Прижимаю руки к себе. Отодвигаюсь чуть дальше на диване от него. Не хочу, чтобы касался меня, мне страшно. Он выглядит как какой‑то бешеный медведь, огромный и жуткий, весь в этих своих татуировках. Ужас.
– Врач, значит. Ну‑ну.
Тут же в меня летит эта самая аптечка, которую я ловлю на лету, шипя от боли в пальцах. Отлично. Мне как раз надо практиковаться!
Бакиров поднимается, идет к столу, садится в большое кресло, закуривает. Я же хватаю эту коробочку и быстро в ней шарюсь. Не аптека, конечно, но мазь все же одну нужную нахожу. Противовоспалительная сильная и должна мне помочь.
Разматываю бинты на руках, осторожно поглядывая на бандита. Он сидит напротив и курит, тогда как я начинаю кашлять.

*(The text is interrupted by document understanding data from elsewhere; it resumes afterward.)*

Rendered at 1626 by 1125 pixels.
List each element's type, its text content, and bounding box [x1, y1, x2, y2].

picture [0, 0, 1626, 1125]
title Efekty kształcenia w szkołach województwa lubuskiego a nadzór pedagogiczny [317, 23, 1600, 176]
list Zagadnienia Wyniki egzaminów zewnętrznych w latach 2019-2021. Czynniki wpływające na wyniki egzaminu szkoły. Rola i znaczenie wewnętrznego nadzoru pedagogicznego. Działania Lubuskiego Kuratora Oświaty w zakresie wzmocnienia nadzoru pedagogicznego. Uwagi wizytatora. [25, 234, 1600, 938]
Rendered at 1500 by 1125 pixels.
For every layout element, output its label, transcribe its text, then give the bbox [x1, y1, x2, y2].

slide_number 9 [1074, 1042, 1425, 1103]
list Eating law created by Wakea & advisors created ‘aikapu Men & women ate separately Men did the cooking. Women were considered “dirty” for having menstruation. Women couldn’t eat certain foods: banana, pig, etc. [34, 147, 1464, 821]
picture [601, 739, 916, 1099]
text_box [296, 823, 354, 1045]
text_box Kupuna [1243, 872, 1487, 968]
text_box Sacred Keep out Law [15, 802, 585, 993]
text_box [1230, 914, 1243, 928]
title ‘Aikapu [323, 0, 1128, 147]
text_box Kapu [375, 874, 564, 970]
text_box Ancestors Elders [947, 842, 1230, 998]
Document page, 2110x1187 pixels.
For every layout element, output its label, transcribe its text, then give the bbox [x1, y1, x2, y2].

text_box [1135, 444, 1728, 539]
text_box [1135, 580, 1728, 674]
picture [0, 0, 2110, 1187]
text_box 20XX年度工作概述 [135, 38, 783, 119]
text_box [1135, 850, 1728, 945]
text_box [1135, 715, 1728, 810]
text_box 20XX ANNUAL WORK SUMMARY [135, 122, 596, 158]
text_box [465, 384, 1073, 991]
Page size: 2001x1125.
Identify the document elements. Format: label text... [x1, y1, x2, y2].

Едкий дым забивается в нос, и горло от этого жутко першит. Про проветривание комнаты, похоже, тут никто не слышал, так как окно тут всегда закрыто.
Кашлю снова и снова, машу рукой перед лицом, пытаясь высушить выступившие от дыма слезы, и тогда Михаил Александрович недовольно тушит явно недокуренную сигарету.
– Спасибо. Так гораздо лучше.
– Тебя в теплице вырастили? – спрашивает на полном серьезе.
– Нет, просто дым очень едкий. Вы всегда только курите?
– Да, – чеканит коротко, мрачно.
– Почему? Это же вредно для здоровья!
– Жить тоже вредно для здоровья.
Поджимаю губы. Похоже, Бакирова не переспоришь, да и бесить его не хочется. Судя по тому, как он смотрит на меня, я его уж больно сильно раздражаю. Я бы могла ему целую лекцию про вред курения прочитать, да вот только боюсь, этому бандиту мои доводы не полезнее подорожника ко лбу будут.
– А‑ай!
Шиплю от боли. Каждое движение пальцами аж в голову ударяет, и кажется, я переоценила свои силы, когда говорила, что смогу перевязать руки сама. Если бы хоть одна была повреждена, а так обе…
– Быстрее, – чеканит Бакиров, и я теряюсь. Мазь‑то я нанесла, но, как ни стараюсь забинтовать руки, не могу. Боль просто адская, да и неудобно.
– Сейчас…
Мучаюсь еще минуту, и кажется, Михаил Александрович теряет терпение. Сжимаюсь вся, когда мужчина поднимается и молча подходит ко мне. Он не говорит. Просто берет стул и садится напротив.
– Дай сюда руки.
– Я сама могу!
– Сиди уже, блядь, не дергайся.
Разрешения никто не спрашивает, и уже через минуту Михаил Александрович с легкостью забинтовывает обе мои руки, притом с ловкостью хирурга. Я же даже не двигаюсь и, честно говоря, дышу через раз.
Мельком только поглядываю на Бакирова. Он, конечно, страшный, но не урод все же. Жуткий просто какой‑то, брутальный, строгий, грубый. Я обласкана любовью только мамы и бабушки, и мне всегда в присутствии мужчин страшновато и неловко, однако рядом с Михаилом Александровичем это чувство умножается раз так в сто.
Я просто не могу быть спокойной рядом с ним, у меня аж сердце замирает, когда прямо сейчас он перематывает мою небольшую ладонь, держа ее в своей огромной лапе.